OpenAI, an artificial intelligence (AI) research and deployment company, and Cerebras, an American AI and semiconductor company, have signed a multi-year agreement to deploy 750 MW of Cerebras wafer-scale AI systems, beginning in 2026. This deployment will progress in multiple phases through 2028.
In a press release, OpenAI says that Cerebras’ purpose-built AI systems aim to accelerate long outputs from AI models, and respond much faster. The unique speed comes from integrating massive compute, memory, and bandwidth on a single chip, eliminating bottlenecks that slow inference on conventional hardware. Large language models on Cerebras deliver responses up to 15× faster than GPU-based systems, enabling faster, more natural interactions and novel AI applications. This is being touted as the largest high-speed AI inference deployment in the world.
Sachin Katti, Head of Compute Infrastructure, OpenAI, said, “OpenAI’s compute strategy is to build a resilient portfolio that matches the right systems to the right workloads. Cerebras adds a dedicated low-latency inference solution, natural interactions, and a stronger foundation to scale real-time AI to many more people.”
Andrew Feldman, co-founder and CEO, Cerebras, said, “We are delighted to partner with OpenAI, bringing the world’s leading AI models to the world’s fastest AI processor. Just as broadband transformed the internet, real-time inference will transform AI, enabling entirely new ways to build and interact with AI models.”

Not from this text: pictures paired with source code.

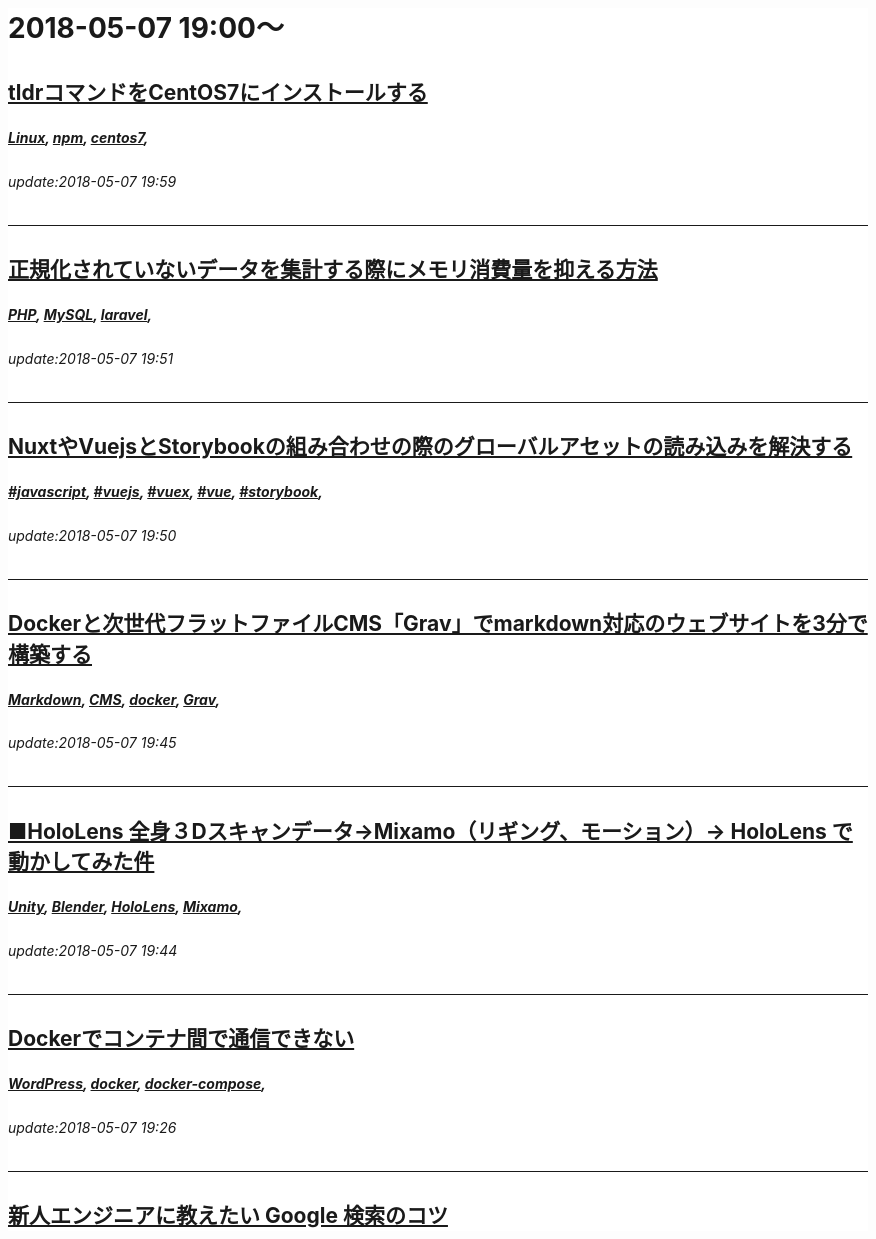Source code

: 


# 2018-05-07 19:00～
## [tldrコマンドをCentOS7にインストールする](https://qiita.com/ymko/items/7d328709c2a42c156253)
##### [Linux](https://qiita.com/tags/Linux), [npm](https://qiita.com/tags/npm), [centos7](https://qiita.com/tags/centos7), 
###### update:2018-05-07 19:59
---
## [正規化されていないデータを集計する際にメモリ消費量を抑える方法](https://qiita.com/Fea/items/82e7869e6d9bc1a2e38e)
##### [PHP](https://qiita.com/tags/PHP), [MySQL](https://qiita.com/tags/MySQL), [laravel](https://qiita.com/tags/laravel), 
###### update:2018-05-07 19:51
---
## [NuxtやVuejsとStorybookの組み合わせの際のグローバルアセットの読み込みを解決する](https://qiita.com/k-okina/items/9f85cb33c868b31379a3)
##### [#javascript](https://qiita.com/tags/#javascript), [#vuejs](https://qiita.com/tags/#vuejs), [#vuex](https://qiita.com/tags/#vuex), [#vue](https://qiita.com/tags/#vue), [#storybook](https://qiita.com/tags/#storybook), 
###### update:2018-05-07 19:50
---
## [Dockerと次世代フラットファイルCMS「Grav」でmarkdown対応のウェブサイトを3分で構築する](https://qiita.com/bremen/items/2d920a96701748673234)
##### [Markdown](https://qiita.com/tags/Markdown), [CMS](https://qiita.com/tags/CMS), [docker](https://qiita.com/tags/docker), [Grav](https://qiita.com/tags/Grav), 
###### update:2018-05-07 19:45
---
## [■HoloLens 全身３Dスキャンデータ→Mixamo（リギング、モーション）→ HoloLens で動かしてみた件](https://qiita.com/KSxRDevelop/items/be8a751c32df3562eeb9)
##### [Unity](https://qiita.com/tags/Unity), [Blender](https://qiita.com/tags/Blender), [HoloLens](https://qiita.com/tags/HoloLens), [Mixamo](https://qiita.com/tags/Mixamo), 
###### update:2018-05-07 19:44
---
## [Dockerでコンテナ間で通信できない](https://qiita.com/Quantum/items/7e6e3e7a3bdf605c306a)
##### [WordPress](https://qiita.com/tags/WordPress), [docker](https://qiita.com/tags/docker), [docker-compose](https://qiita.com/tags/docker-compose), 
###### update:2018-05-07 19:26
---
## [新人エンジニアに教えたい Google 検索のコツ](https://qiita.com/sta/items/7f600ac5497f81173fc7)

The OpenAI–Cerebras collaboration claims to have shown significant improvements in AI inference speed using Cerebras’ wafer‑scale engine. For instance, the GPT‑OSS‑120B model runs at about 3,000 tokens per second, considerably faster than typical GPU-based inference. Llama 3.2‑70B achieves around 2,100 tokens per second, roughly 16 times faster than the fastest GPUs, while the Llama API on Cerebras reaches 2,600 tokens per second, about 18 times faster than GPU-based setups. Earlier tests of Llama 3.1‑8B recorded 1,800 tokens per second, roughly 20 times faster than standard cloud GPUs.